Film français, 1 h 43, sorti le 5 février 2020.
Voilà un film, Soumaya (du nom de son personnage principal), qui a l’énorme mérite de rendre visible ce qui a été occulté depuis des années par les « grands » médias et la quasi-totalité du champ politique, à savoir l’entreprise raciste de stigmatisation et d’exclusion dont sont l’objet les musulmanEs dans la société française.
Un film contre l’islamophobie d’État
Pour ce faire, le film s’appuie sur des faits réels qui renvoient aux conséquences directes de l’état d’urgence. Contrairement à une représentation largement présente dans les milieux militants de gauche, celui-ci n’a pas d’abord et principalement affecté des syndicalistes ou des écologistes mais des musulmanEs.
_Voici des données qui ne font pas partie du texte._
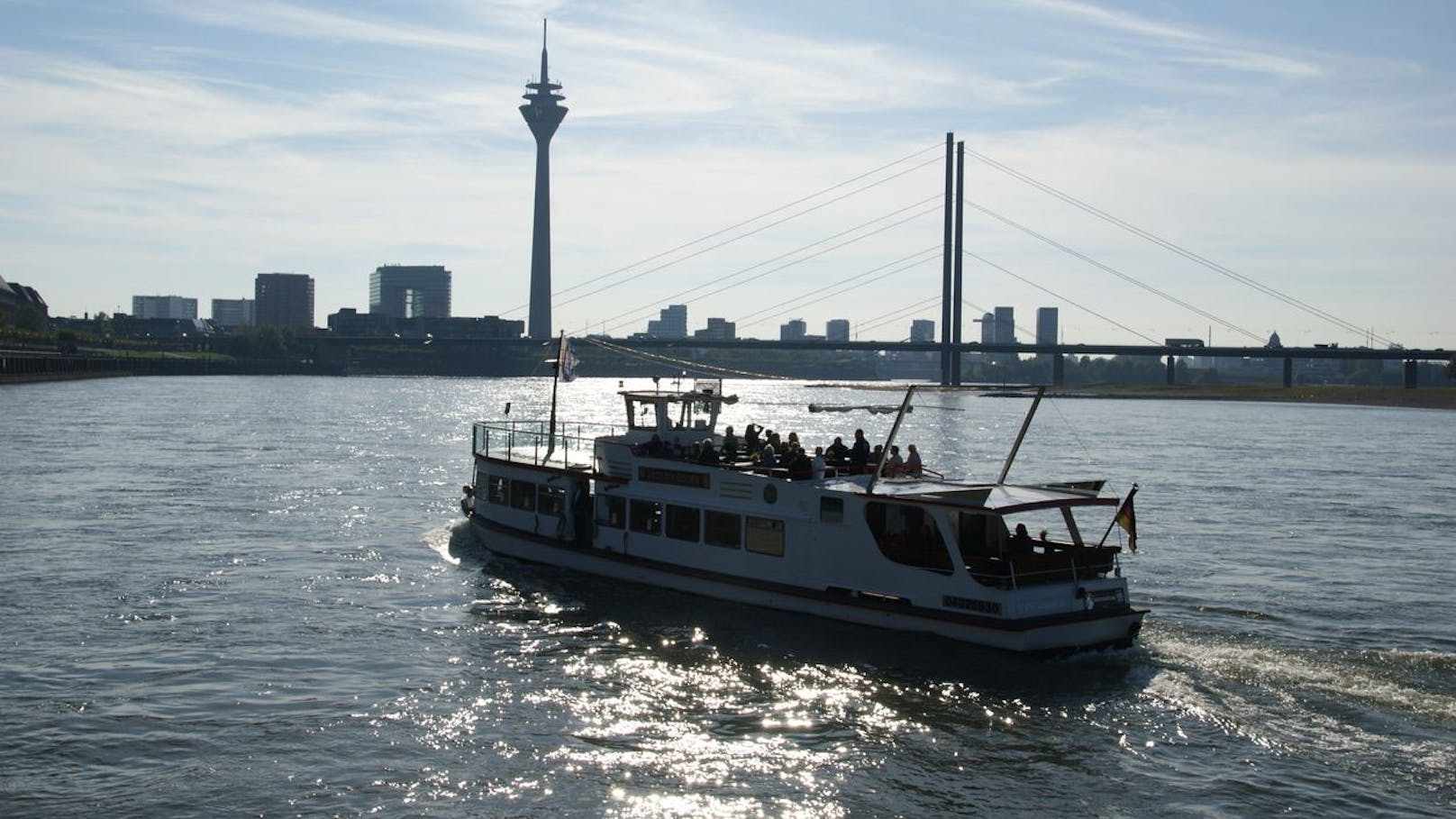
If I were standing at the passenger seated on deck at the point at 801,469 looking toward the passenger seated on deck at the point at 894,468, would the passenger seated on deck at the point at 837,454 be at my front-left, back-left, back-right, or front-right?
front-left

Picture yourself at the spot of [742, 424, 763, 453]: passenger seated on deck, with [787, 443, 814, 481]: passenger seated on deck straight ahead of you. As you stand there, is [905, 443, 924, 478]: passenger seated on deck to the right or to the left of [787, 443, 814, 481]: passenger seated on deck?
left

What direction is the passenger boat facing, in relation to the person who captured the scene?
facing away from the viewer and to the left of the viewer
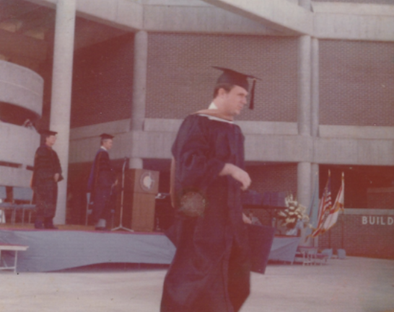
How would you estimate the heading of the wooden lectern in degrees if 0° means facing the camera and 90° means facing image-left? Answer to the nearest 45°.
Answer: approximately 315°

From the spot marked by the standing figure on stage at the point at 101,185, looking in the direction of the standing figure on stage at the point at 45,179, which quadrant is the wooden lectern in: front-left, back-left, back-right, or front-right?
back-left

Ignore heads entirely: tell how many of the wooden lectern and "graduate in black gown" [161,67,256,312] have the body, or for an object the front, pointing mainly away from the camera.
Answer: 0

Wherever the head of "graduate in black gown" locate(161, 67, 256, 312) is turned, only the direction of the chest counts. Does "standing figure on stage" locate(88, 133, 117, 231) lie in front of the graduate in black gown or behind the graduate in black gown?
behind

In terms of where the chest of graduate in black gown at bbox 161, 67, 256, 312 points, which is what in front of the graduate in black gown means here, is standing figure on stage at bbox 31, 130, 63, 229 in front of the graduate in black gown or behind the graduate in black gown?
behind

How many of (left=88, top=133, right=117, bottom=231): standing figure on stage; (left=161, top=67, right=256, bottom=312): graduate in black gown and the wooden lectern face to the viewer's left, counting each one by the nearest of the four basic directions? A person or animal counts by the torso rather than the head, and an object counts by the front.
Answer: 0

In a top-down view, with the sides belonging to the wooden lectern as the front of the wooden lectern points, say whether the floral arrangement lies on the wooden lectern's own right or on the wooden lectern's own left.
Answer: on the wooden lectern's own left

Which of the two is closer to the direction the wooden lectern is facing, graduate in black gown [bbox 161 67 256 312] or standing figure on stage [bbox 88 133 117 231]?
the graduate in black gown

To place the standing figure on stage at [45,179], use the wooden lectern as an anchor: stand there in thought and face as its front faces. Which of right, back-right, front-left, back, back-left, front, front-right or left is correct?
back-right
Ainsi le film débute-t-il par la perquisition administrative arbitraire subie par une famille et, dans la foulée, le licenciement abusif de la mère d’une entreprise dans laquelle elle travaillait depuis 14 ans.
La censure dont le film fait l’objet – la séance en avant-première prévue en septembre dernier au Grand Rex avait été annulée suite à une campagne menée par la facho-sphère et le film n’est actuellement programmé que dans une poignée de salles en France – signale à nouveau qu’il est plus facile et rentable, dans l’espace public français, de faire régulièrement des déclarations racistes au point d’être condamné pour incitation à la haine raciale (cas Zemmour) que de faire connaître une œuvre antiraciste.
Une vertu essentielle du film tient dans le fait qu’il ne propose pas une simple dénonciation morale du racisme, réduisant celui-ci à un préjugé irrationnel et à une faute individuelle, mais donne à voir à quel point l’islamophobie fonctionne en France comme un racisme d’État, au sens où il se trouve régulièrement stimulé par des politiques publiques (loi du 15 mars 2004 sur les signes religieux « ostentatoires » à l’école, circulaire Chatel, etc.) et légitimé par des discours d’État (prononcés par des individus occupant des positions au sommet de l’État).
Un film à voir et à soutenir
Il permet également d’insister sur le fait que l’islamophobie se déploie à travers une variété de pratiques : des pratiques d’État (policières et judiciaires notamment, mais aussi scolaires) ainsi que des pratiques qui débordent l’État (discriminations à l’embauche et à la promotion, sur le marché locatif, dans la sphère associative, etc.). Le racisme apparaît alors pour ce qu’il est : un système de pratiques qui produisent des effets matériels et quotidiens sur les personnes qui en sont l’objet, aboutissant à l’infériorisation et l’exclusion de vastes groupes humains.
Enfin, si le personnage principal permet de mettre l’accent sur le courage et la dignité exemplaires d’une mère, les personnages secondaires amènent implicitement à saisir plusieurs des obstacles à la lutte contre l’islamophobie, qu’il s’agisse de l’intégrationnisme amenant à prendre le point de vue des dominants (à travers le personnage de l’avocat, Kais), de la peur que la lutte frontale contre le racisme ne fasse qu’empirer les choses (la mère de Soumaya) ou encore de l’épuisement de celles et ceux qui ont (souvent) le sentiment de lutter dans le désert, de manquer de soutiens (l’avocate, Mariam).
Un film à voir donc, à faire voir, mais surtout à soutenir dans un contexte où tout est fait pour rendre invisible la persécution -islamophobe et ses effets.